** Data excerpts **
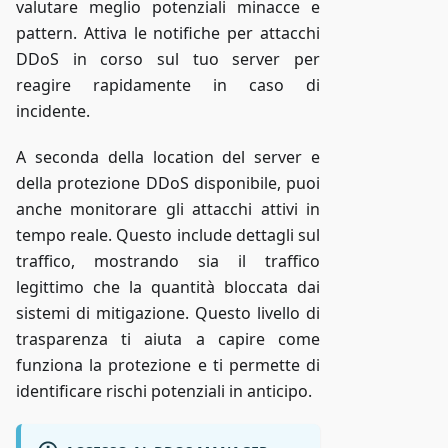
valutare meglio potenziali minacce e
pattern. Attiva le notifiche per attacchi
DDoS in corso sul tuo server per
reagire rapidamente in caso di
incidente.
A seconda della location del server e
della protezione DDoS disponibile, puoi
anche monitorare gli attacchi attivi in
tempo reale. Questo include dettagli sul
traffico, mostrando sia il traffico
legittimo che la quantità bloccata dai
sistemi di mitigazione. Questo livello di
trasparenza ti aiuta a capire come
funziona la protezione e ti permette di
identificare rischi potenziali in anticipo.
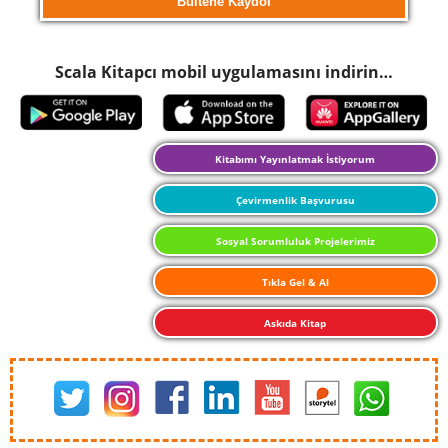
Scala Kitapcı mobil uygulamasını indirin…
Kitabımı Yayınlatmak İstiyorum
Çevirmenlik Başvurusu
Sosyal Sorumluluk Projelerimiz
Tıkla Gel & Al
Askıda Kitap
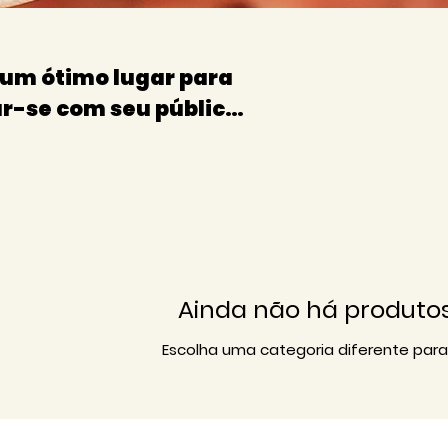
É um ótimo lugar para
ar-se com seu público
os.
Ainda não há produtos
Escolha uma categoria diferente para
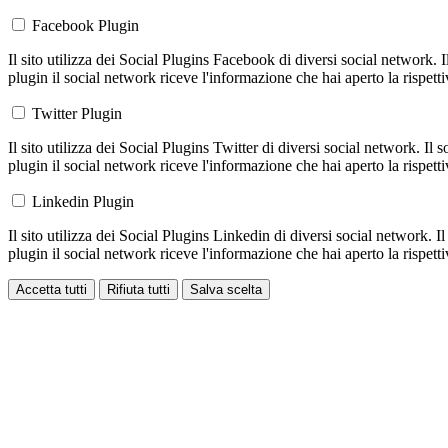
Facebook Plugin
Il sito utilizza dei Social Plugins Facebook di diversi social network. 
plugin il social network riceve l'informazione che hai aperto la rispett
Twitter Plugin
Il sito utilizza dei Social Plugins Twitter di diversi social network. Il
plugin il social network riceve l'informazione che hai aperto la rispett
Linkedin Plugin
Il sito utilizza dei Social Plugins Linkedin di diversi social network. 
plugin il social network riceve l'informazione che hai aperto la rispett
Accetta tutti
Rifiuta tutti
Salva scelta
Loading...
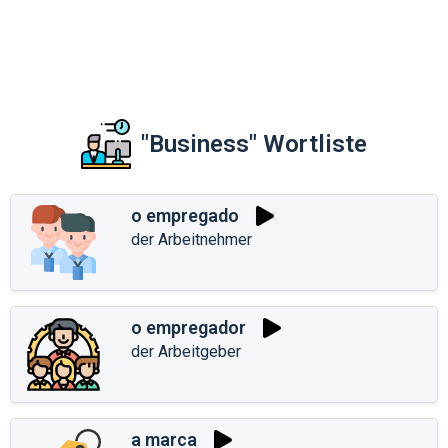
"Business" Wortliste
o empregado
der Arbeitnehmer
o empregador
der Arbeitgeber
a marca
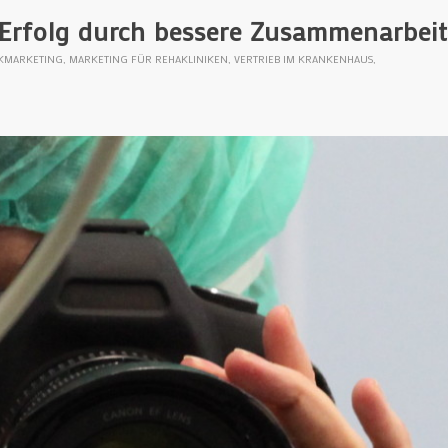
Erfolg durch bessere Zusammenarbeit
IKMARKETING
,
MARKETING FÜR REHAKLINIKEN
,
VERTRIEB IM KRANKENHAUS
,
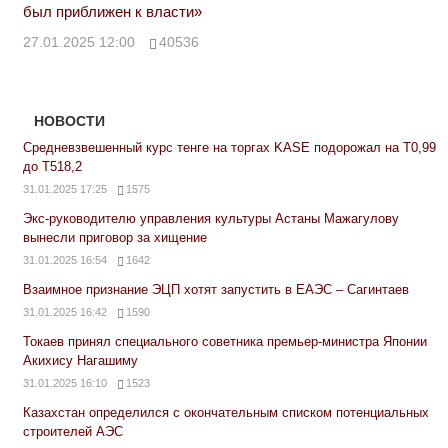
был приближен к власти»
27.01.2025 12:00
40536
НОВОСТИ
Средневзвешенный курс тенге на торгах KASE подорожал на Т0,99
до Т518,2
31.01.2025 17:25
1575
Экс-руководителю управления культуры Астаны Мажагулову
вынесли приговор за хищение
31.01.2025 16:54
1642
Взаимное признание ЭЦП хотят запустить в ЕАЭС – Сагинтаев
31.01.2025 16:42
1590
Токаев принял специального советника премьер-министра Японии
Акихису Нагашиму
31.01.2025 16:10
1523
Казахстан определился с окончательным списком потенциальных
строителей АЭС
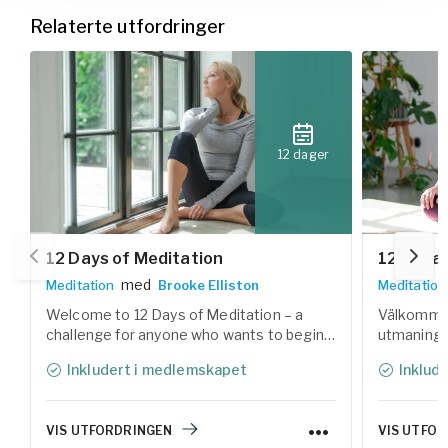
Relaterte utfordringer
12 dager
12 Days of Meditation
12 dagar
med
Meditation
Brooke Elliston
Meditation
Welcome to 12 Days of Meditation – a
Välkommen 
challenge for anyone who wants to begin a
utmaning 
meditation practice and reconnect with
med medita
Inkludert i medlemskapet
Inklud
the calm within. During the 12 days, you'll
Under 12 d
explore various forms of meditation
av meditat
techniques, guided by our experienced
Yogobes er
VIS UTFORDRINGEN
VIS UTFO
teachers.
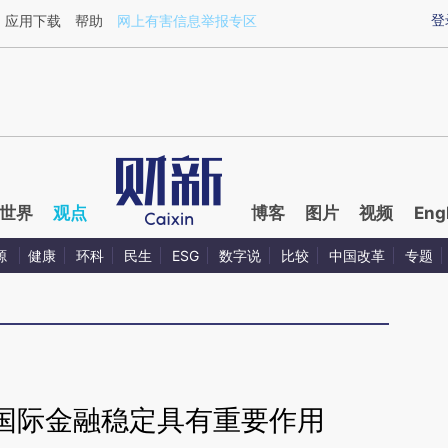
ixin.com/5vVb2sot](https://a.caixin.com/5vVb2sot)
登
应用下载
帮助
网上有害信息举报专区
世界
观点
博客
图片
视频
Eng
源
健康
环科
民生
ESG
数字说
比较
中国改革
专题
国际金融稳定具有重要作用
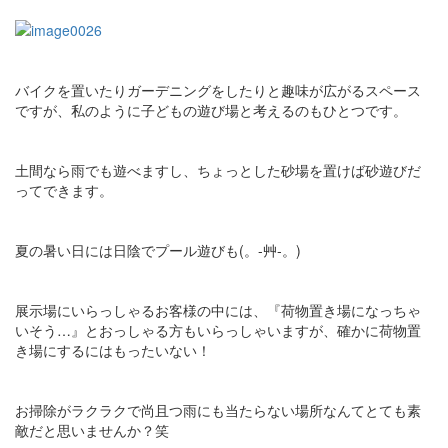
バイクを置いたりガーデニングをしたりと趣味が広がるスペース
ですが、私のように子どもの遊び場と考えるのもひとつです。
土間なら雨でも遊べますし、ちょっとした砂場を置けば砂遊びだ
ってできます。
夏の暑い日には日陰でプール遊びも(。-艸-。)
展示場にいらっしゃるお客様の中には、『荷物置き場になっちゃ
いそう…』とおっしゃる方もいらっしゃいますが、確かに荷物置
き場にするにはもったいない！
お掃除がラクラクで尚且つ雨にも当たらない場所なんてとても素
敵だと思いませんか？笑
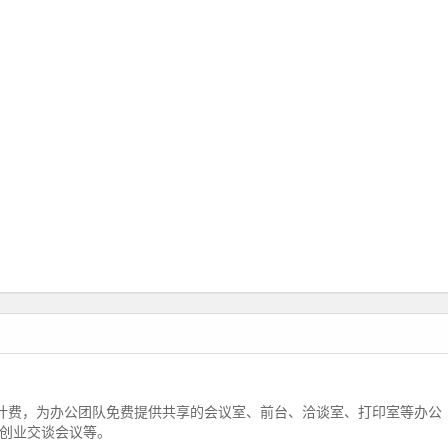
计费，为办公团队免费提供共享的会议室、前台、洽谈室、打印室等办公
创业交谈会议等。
...
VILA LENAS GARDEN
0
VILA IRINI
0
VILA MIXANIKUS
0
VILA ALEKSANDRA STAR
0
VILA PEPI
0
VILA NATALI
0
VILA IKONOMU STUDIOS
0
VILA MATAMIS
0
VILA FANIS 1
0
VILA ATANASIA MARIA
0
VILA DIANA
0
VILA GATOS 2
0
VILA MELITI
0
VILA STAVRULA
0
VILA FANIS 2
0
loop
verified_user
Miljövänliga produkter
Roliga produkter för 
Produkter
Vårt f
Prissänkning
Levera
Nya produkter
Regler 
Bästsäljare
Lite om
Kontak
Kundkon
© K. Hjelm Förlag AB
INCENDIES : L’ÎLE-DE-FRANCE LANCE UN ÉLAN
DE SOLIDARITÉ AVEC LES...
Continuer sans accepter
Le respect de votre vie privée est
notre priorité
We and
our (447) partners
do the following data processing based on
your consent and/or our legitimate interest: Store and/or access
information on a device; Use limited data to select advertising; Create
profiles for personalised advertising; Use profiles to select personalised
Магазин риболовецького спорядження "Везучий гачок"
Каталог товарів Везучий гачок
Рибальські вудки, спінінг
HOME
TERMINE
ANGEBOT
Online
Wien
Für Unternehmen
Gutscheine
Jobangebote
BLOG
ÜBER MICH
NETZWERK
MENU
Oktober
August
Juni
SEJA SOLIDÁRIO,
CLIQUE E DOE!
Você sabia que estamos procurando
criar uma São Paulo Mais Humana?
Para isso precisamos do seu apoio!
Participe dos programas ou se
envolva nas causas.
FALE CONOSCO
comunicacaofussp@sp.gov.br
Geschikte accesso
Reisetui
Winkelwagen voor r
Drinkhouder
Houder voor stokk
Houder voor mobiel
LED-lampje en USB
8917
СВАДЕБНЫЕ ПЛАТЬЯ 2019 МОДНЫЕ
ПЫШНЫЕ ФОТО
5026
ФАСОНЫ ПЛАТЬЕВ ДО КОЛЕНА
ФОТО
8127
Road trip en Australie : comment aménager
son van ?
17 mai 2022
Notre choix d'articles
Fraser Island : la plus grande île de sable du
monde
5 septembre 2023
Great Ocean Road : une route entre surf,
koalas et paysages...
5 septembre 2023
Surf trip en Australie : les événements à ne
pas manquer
---
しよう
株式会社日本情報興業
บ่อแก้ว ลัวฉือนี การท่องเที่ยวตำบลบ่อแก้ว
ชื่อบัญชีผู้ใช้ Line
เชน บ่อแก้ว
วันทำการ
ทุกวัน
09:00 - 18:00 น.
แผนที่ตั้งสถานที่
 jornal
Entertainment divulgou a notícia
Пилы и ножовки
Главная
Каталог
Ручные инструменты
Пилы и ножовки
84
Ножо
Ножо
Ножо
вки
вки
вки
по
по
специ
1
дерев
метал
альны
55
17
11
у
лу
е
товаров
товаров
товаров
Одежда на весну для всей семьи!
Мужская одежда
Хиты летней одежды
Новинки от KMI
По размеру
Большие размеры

** Goal of the exercise **
Switch "produtos" to "artigos" in the lines starting with the line containing "Scala Kitapcı mobil uygulamasını indirin…" and going on through the line containing "Escolha uma categoria diferente para", keeping everything else the same. Leave the pictures out of your answer.

** Task result **
Scala Kitapcı mobil uygulamasını indirin…
Kitabımı Yayınlatmak İstiyorum
Çevirmenlik Başvurusu
Sosyal Sorumluluk Projelerimiz
Tıkla Gel & Al
Askıda Kitap
É um ótimo lugar para
ar-se com seu público
os.
Ainda não há artigos
Escolha uma categoria diferente para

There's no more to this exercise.